Both valid points so here’s the case for the defence m’lord:
True, I don’t like equities at this level, but part of trading is listening to the market; on Friday I suggested that the FTSE chart had several bullish points. Today’s move (at the time of writing) hasn’t broken that picture. In fact, the retracement back to support/ resistance at 6150 might be a further buying opportunity. The trouble is, my hand starts shaking the nearer it gets to that ‘Buy’ button. Ideally, I’m looking for some help from tonight’s closing level; if 6150 holds, then I might try a small buy bet, but with a damned tight stop below 6145. If it closes below 6150, well it still needs to break the uptrend, which is roundabout 6110-15 (depending on how thick your nib is).

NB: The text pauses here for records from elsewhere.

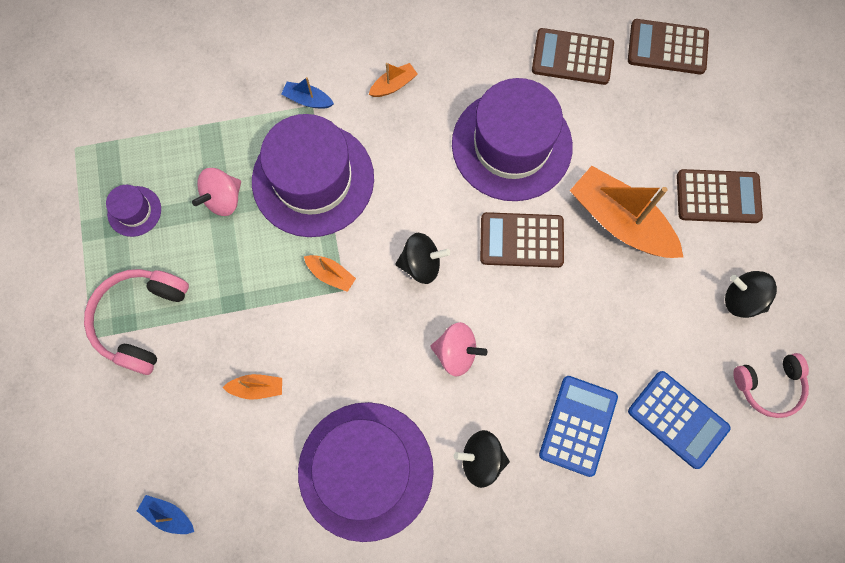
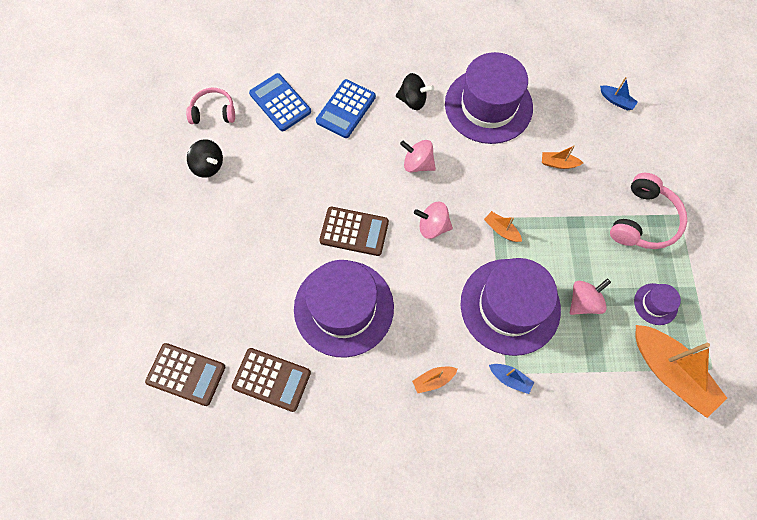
camera: 170 degrees left, 5 degrees down
black spinning top [395,233,450,284] -> pink spinning top [414,202,453,239]
orange boat [570,166,684,258] -> orange boat moved to [635,325,727,418]
brown calculator [677,169,763,223] -> none

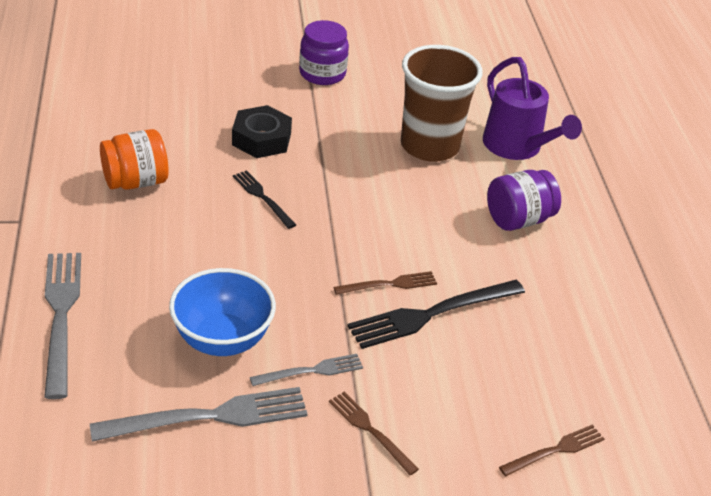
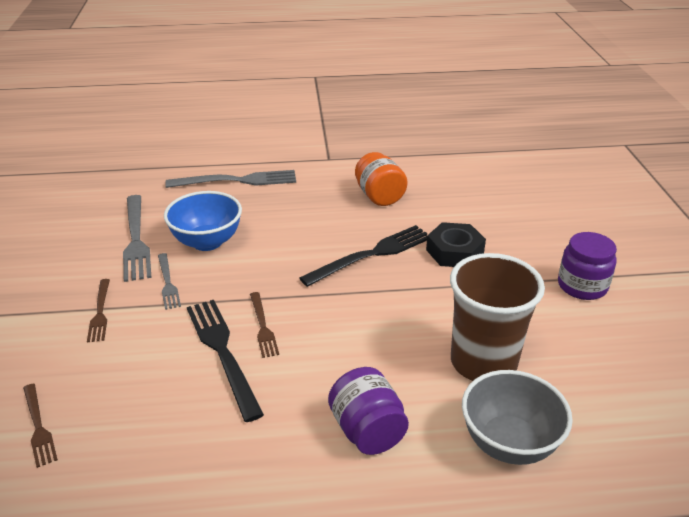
camera: 95 degrees right, 5 degrees down
black fork [233,170,296,229] -> black fork [299,225,427,287], size x1.78
brown fork [329,392,419,475] -> brown fork turned 120 degrees clockwise [87,279,110,342]
purple watering can [483,57,582,160] -> grey bowl [462,370,573,465]

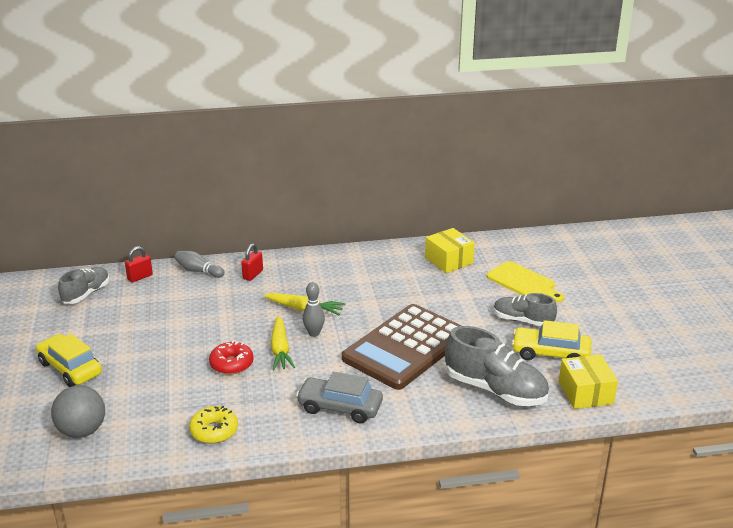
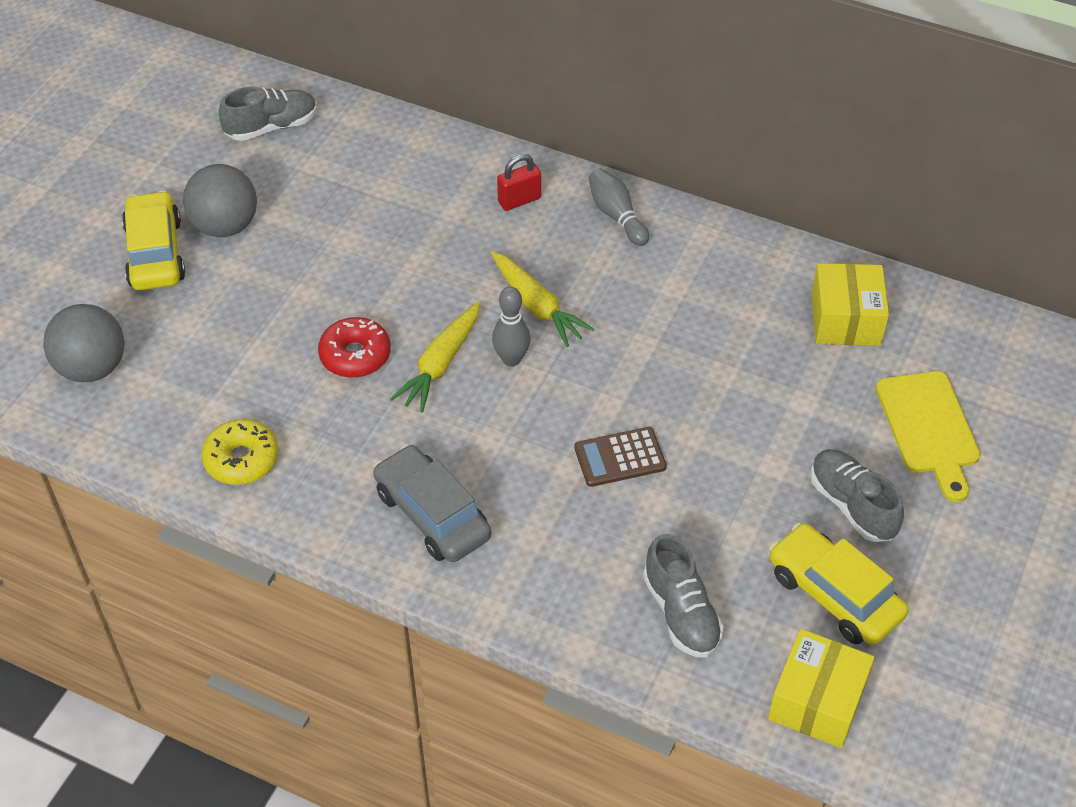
camera: 35 degrees right, 20 degrees up
red padlock [125,246,153,282] -> none
grey bowling pin [175,251,225,278] -> grey bowling pin moved to [589,168,649,246]
brown calculator [342,304,462,390] -> brown calculator [574,427,667,487], size x0.40
grey shoe [445,326,549,406] -> grey shoe [643,534,724,658], size x0.62
none -> grey ball [183,164,257,237]

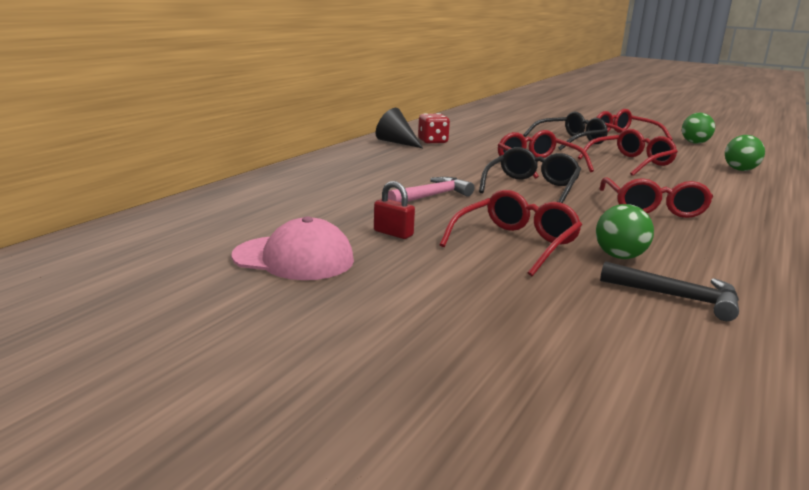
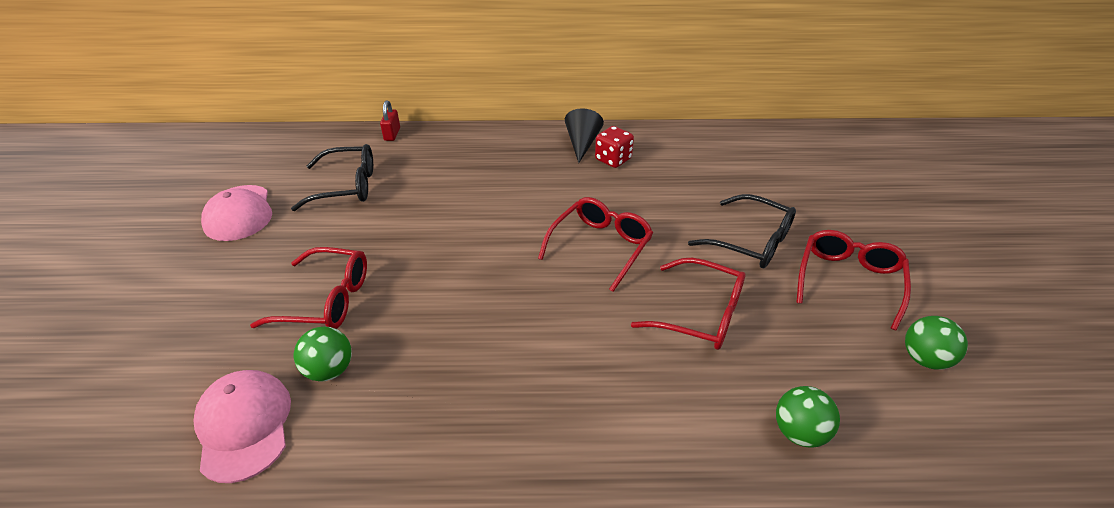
camera: 60 degrees right, 20 degrees up
red padlock [374,181,415,239] -> red padlock moved to [380,100,400,141]
pink hammer [388,177,474,203] -> none
black glasses [479,147,581,203] -> black glasses moved to [291,144,373,211]
red glasses [599,177,713,218] -> none
black hammer [600,261,739,321] -> pink cap [193,370,291,483]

My defence for not trading the Euro also follows the ‘wait and see’ plea, but with a slightly different slant to it. Since April 22nd the EURUSD rate has dumped by 650 pips, though it’s now nearly 200 pips off the bottom. In last week’s Reasons To Be Cheerful, One Two, Three-NOT I said that I’d really like a move higher to test $1.5730, but that I might be tempted if it failed to break $1.55. After breaking the $1.55 level I’m watching the rise towards $1.5610. Fibonacci’s bonking bunnies reckon that’s close to a significant 38% retracement of the recent top to bottom. At the moment the rate is $1.5590, and looking a bit overbought on the 30-minute chart. But if the 38% retracement level breaks there could be a push up towards $1.5690, so I’d rather wait for a while.

Yep, the chart shows I could have bought the Euro for a nice little rally, but it looks a bit against the trend so I’m going to be patient.
And yes, I was stopped out of my Alliance & Leicester short, all the way back at the 530p breakeven level. This happened during Friday’s rally, just a day after the shares were languishing at 506p!
The only position I’m running at the moment is a £1 short in Barclays, which is showing an £18 profit.
How stupid does the boss of Yahoo look now? After weeks of refusing to talk to Microsoft (a move which led Microsoft to raise a couple of fingers and walk into the sunset) he said he’s happy to talk really and was only playing hard to get. What a wally!